ENTRIES PROVIDED ->
━━━━━━━━━━━━━━━━

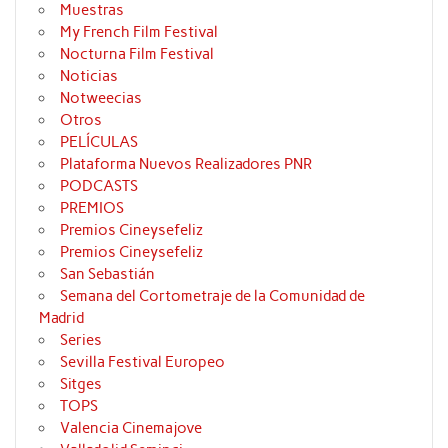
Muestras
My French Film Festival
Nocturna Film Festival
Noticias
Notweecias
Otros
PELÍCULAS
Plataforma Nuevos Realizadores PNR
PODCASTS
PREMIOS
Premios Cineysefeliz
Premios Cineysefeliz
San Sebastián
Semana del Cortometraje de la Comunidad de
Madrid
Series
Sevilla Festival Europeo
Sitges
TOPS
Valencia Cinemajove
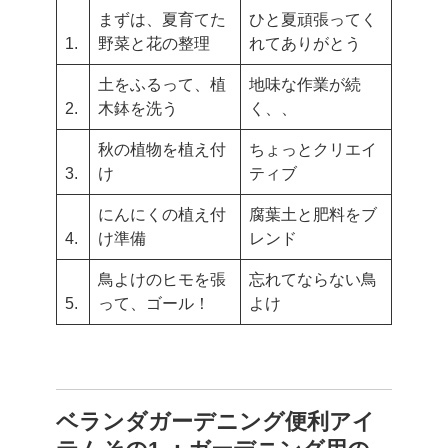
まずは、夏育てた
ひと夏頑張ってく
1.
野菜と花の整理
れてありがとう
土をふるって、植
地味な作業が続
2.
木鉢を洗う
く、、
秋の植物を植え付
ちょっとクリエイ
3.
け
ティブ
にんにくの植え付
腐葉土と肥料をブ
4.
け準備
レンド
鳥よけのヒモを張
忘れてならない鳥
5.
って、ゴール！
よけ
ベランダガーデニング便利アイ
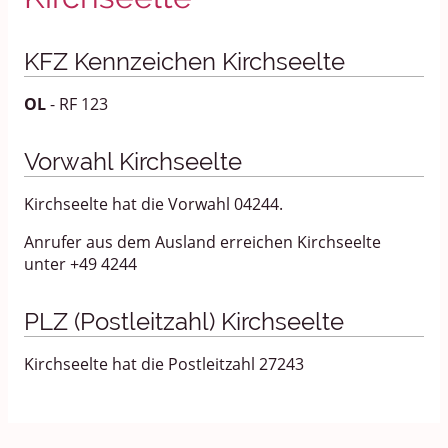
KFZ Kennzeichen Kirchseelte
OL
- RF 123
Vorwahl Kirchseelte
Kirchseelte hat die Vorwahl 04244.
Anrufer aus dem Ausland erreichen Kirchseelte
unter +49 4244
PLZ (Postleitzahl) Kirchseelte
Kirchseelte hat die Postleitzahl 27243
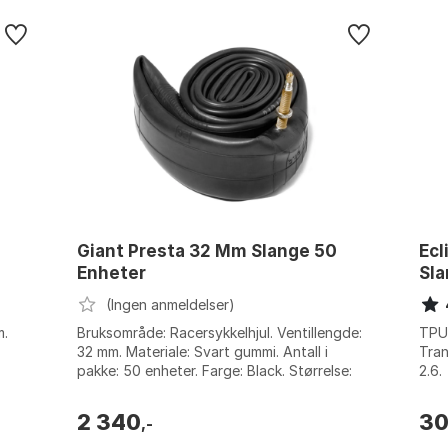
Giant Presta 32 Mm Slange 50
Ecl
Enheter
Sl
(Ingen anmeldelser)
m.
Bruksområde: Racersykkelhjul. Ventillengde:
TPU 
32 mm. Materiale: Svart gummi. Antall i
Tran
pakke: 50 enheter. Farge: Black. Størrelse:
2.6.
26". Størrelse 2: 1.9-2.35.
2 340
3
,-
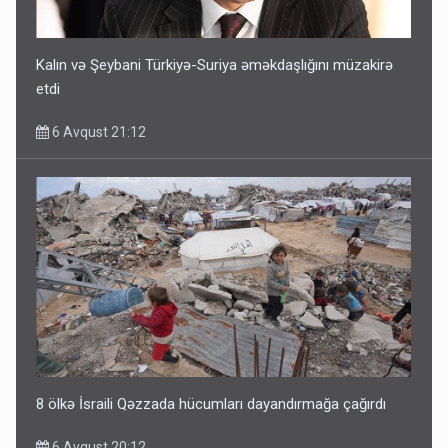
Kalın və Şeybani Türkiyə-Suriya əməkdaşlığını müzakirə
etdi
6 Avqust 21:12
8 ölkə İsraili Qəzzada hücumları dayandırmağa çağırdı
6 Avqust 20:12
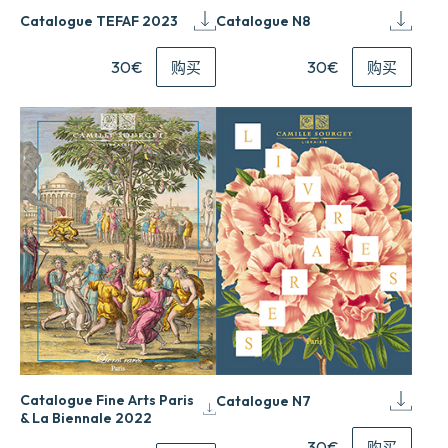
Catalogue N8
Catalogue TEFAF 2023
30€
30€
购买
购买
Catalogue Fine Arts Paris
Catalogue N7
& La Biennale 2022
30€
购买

━━━━━━━━━━━━━━━━

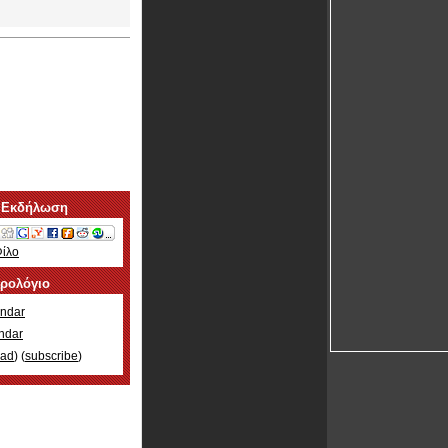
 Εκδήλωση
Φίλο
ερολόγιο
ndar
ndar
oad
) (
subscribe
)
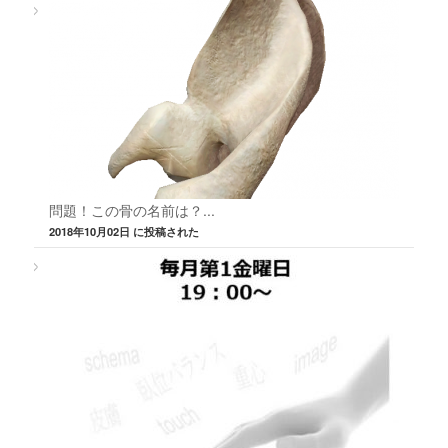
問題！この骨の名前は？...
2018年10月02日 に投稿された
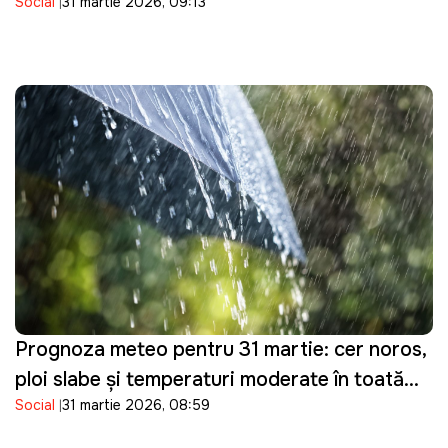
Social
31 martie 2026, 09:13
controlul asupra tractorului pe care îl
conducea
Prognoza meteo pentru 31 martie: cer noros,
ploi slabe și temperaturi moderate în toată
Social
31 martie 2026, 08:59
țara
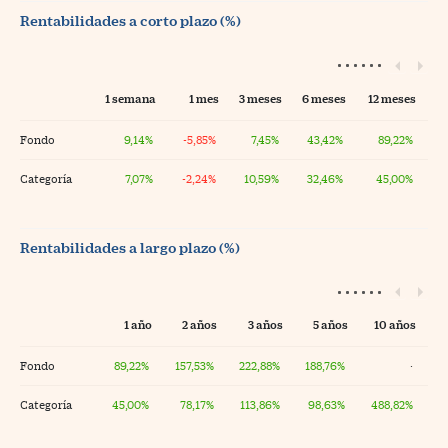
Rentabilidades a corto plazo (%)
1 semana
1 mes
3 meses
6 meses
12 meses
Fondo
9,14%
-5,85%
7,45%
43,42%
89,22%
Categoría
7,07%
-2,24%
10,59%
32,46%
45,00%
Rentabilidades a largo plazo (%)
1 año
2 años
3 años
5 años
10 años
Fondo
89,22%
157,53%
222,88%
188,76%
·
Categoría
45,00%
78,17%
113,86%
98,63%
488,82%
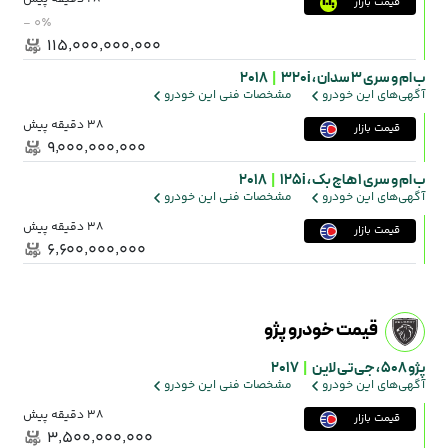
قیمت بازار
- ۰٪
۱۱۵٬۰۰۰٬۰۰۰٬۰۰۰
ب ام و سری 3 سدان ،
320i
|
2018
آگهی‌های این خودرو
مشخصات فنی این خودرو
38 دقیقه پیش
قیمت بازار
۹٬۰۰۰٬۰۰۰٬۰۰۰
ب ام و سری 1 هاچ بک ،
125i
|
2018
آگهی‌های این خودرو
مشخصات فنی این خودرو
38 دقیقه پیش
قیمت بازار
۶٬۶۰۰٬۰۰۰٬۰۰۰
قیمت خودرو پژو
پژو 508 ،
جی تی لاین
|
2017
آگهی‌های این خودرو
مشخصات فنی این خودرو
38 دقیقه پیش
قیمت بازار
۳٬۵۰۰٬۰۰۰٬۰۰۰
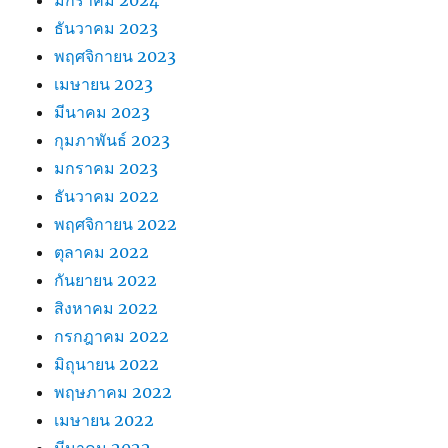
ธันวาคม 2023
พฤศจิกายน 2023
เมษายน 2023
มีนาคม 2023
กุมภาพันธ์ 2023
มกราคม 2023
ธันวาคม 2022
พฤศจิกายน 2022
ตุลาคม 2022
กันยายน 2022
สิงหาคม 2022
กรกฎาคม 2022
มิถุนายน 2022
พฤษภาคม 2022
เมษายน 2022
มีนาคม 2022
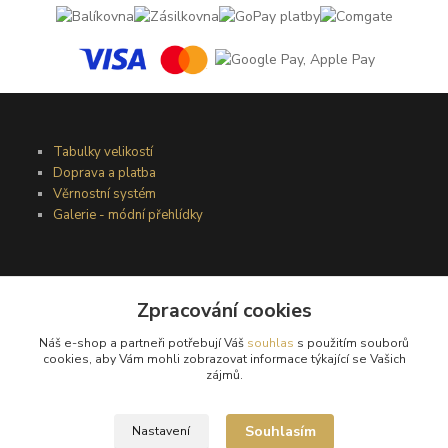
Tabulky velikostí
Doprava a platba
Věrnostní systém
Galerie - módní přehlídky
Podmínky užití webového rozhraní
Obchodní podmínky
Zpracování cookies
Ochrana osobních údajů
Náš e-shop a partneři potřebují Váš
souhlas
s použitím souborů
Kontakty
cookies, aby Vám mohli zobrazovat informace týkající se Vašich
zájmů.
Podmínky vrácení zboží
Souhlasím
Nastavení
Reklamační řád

━━━━━━━━━━━━━━━━

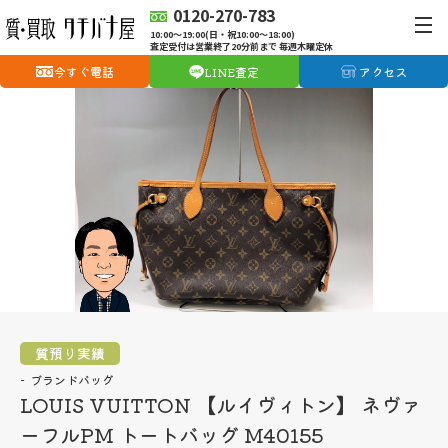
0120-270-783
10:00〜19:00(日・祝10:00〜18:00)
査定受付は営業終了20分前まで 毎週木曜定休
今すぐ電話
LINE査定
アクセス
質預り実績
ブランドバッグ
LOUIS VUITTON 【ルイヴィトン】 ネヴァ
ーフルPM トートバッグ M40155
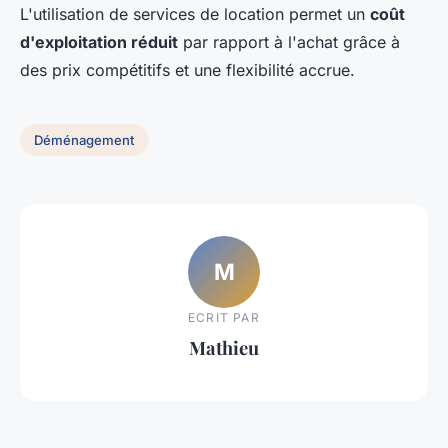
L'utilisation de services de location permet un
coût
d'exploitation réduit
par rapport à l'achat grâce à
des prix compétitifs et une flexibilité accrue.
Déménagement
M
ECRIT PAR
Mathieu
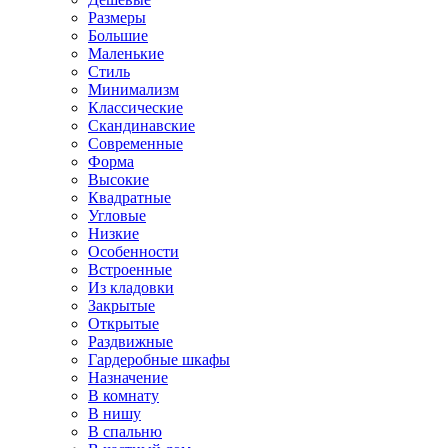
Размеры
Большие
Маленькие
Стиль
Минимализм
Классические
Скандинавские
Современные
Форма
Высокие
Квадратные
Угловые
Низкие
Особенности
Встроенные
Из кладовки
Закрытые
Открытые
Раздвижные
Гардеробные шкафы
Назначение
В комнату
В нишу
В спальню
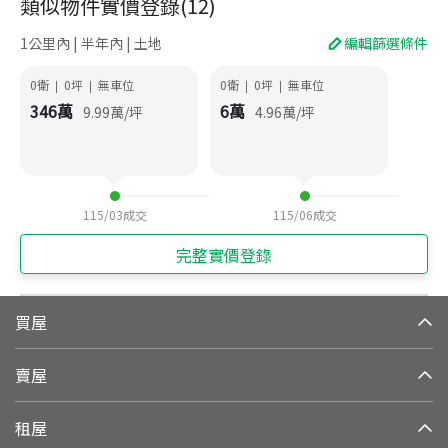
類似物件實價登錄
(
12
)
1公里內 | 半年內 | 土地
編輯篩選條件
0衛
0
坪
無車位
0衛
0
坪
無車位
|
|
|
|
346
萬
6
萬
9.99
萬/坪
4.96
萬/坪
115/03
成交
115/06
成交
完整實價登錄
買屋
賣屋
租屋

━━━━━━━━━━━━━━━━

ABOUT THIS TASK -> From the entries, report each line that includes the word "plazo".

RESPONSE AREA ->
Rentabilidades a corto plazo (%)
Rentabilidades a largo plazo (%)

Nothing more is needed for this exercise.